TRY IT.
Copy out lines with the word "changes" from the material that follows.
*** Opening DATA TO EXAMINE ***
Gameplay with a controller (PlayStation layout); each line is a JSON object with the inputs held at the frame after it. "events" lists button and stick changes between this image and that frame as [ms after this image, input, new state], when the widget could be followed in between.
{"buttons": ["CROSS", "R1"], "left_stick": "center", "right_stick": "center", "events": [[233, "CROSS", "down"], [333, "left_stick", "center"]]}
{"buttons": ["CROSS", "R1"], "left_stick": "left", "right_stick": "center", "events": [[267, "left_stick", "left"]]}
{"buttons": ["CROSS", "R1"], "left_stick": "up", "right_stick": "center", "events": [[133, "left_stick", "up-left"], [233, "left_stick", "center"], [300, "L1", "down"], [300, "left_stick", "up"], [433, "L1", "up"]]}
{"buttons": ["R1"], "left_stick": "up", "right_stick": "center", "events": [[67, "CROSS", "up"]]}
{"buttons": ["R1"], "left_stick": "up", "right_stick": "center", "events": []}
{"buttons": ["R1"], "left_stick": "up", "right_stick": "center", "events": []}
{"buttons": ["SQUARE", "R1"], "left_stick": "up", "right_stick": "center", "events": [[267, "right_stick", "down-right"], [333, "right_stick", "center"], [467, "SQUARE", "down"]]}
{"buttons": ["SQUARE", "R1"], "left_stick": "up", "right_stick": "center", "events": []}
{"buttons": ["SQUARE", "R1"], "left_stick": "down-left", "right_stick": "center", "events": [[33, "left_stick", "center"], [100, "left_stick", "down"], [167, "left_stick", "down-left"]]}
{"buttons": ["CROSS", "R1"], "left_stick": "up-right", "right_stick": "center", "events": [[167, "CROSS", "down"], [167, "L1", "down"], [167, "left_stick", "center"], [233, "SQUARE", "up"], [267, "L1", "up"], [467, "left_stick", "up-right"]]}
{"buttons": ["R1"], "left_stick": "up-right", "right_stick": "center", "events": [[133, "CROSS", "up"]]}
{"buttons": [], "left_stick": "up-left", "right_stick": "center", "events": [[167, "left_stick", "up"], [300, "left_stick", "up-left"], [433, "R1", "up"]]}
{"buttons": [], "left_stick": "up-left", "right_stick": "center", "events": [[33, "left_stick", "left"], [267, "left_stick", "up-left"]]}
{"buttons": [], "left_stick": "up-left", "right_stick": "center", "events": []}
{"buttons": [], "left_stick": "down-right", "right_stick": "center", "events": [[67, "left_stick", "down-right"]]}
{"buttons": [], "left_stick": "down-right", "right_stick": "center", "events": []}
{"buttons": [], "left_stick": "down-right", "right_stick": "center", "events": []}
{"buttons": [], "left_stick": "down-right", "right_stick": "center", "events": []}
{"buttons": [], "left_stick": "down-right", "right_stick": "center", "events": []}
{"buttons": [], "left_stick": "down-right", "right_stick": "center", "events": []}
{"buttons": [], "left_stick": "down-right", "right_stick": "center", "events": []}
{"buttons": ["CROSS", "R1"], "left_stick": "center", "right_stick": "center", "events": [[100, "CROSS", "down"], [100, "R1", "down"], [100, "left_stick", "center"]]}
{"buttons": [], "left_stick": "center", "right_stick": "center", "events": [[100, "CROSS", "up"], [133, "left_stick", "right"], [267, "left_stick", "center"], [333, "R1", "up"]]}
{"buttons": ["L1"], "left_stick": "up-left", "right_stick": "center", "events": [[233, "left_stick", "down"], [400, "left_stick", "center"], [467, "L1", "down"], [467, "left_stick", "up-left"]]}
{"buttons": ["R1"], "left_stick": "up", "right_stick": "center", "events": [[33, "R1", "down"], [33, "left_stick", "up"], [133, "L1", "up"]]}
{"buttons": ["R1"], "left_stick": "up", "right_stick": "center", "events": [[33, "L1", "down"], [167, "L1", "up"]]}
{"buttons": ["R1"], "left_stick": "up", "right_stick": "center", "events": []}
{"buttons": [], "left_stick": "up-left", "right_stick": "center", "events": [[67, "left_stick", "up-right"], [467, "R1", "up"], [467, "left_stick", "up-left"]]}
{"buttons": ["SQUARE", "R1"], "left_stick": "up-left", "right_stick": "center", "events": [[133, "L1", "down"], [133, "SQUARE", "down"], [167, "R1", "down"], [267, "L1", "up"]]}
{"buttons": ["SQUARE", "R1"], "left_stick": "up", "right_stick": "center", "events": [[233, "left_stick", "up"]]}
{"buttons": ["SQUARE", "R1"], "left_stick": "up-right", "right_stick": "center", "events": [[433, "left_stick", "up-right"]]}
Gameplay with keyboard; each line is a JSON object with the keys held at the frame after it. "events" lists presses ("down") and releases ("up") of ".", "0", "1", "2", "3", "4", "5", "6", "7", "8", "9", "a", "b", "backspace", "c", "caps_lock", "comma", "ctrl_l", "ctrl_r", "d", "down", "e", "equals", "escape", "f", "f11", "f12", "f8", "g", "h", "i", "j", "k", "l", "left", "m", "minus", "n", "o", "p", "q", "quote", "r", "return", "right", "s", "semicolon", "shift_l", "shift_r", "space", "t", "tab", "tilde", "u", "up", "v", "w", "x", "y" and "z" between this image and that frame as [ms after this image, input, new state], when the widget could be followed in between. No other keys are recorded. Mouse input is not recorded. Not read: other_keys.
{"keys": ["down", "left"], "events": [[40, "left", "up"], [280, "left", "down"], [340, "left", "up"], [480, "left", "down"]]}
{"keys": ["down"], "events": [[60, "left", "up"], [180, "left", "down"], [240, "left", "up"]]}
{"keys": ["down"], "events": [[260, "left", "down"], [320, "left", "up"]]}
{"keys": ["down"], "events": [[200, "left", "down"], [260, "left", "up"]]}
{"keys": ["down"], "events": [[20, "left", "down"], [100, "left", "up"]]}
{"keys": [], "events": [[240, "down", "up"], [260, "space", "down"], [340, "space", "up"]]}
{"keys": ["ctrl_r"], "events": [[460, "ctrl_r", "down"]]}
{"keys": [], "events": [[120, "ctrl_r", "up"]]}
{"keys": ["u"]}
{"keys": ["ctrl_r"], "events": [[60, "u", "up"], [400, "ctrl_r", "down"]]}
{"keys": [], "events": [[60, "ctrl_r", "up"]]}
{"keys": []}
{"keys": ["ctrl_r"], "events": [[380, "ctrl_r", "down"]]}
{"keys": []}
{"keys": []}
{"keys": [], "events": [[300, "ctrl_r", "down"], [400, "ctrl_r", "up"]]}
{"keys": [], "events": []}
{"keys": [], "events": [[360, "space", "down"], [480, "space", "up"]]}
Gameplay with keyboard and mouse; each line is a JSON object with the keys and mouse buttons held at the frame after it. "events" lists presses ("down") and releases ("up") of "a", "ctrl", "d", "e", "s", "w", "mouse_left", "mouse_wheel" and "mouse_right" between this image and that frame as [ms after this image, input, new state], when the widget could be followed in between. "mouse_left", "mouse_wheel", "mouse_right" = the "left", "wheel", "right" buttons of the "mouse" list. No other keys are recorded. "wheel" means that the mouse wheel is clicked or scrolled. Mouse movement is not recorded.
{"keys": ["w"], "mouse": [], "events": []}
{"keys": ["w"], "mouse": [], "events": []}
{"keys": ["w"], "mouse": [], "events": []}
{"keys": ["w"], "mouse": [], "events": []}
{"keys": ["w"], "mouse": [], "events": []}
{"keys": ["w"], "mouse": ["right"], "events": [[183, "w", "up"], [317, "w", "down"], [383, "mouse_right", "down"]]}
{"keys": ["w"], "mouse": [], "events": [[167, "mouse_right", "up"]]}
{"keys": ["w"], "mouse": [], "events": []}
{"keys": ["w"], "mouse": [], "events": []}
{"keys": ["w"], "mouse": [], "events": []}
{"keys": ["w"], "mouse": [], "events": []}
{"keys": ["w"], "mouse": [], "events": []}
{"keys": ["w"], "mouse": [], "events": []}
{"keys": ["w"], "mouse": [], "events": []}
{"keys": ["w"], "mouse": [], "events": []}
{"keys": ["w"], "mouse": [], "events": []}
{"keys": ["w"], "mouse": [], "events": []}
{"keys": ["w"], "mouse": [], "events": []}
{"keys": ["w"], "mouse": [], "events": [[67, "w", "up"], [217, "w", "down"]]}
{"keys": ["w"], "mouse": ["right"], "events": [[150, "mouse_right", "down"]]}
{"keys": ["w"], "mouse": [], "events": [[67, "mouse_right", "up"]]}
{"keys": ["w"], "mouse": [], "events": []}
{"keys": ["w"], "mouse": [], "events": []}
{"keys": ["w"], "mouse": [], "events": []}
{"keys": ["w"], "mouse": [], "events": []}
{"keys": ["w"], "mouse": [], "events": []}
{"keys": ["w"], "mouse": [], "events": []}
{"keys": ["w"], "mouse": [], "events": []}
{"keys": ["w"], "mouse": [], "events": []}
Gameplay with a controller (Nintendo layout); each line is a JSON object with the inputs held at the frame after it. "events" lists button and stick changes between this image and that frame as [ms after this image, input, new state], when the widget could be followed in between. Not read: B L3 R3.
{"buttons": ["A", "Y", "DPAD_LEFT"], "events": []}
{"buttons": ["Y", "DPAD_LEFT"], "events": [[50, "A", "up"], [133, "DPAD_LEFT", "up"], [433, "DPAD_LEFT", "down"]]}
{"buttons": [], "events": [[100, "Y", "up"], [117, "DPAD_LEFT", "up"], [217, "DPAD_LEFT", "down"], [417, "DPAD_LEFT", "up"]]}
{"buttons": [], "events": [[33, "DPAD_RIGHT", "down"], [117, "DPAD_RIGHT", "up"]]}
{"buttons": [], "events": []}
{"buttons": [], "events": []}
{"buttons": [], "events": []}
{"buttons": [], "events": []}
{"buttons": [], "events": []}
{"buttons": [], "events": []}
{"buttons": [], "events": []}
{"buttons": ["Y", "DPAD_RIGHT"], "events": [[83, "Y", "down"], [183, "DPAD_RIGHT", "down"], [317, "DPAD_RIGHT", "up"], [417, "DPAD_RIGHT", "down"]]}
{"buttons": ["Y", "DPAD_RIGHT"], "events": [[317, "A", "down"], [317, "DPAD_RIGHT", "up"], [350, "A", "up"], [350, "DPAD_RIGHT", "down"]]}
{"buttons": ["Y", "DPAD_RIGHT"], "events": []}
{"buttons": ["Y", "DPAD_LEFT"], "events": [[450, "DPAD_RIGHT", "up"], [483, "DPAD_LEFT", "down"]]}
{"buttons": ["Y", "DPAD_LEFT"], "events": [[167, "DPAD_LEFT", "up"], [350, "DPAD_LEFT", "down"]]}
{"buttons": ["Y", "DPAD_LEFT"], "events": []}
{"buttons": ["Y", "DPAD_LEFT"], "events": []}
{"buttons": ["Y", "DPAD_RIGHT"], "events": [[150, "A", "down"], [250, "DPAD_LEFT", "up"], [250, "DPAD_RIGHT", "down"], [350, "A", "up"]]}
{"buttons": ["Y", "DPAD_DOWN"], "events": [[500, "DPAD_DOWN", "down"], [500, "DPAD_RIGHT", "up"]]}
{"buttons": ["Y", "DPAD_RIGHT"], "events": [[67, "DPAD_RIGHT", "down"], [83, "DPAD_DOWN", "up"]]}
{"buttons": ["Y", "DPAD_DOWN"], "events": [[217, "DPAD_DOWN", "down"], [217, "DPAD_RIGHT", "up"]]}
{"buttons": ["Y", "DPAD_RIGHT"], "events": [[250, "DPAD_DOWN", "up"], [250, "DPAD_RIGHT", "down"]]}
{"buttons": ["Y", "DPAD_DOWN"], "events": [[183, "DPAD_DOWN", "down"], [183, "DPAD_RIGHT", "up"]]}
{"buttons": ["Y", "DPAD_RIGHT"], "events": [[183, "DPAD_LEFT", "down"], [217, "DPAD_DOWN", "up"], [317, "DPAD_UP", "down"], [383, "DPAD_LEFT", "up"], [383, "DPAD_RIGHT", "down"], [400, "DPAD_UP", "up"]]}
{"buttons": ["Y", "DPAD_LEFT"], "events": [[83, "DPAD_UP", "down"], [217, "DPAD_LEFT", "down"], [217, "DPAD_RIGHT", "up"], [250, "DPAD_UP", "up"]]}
*** Closing DATA TO EXAMINE ***
ANSWER BOX.
Gameplay with a controller (PlayStation layout); each line is a JSON object with the inputs held at the frame after it. "events" lists button and stick changes between this image and that frame as [ms after this image, input, new state], when the widget could be followed in between.
Gameplay with a controller (Nintendo layout); each line is a JSON object with the inputs held at the frame after it. "events" lists button and stick changes between this image and that frame as [ms after this image, input, new state], when the widget could be followed in between. Not read: B L3 R3.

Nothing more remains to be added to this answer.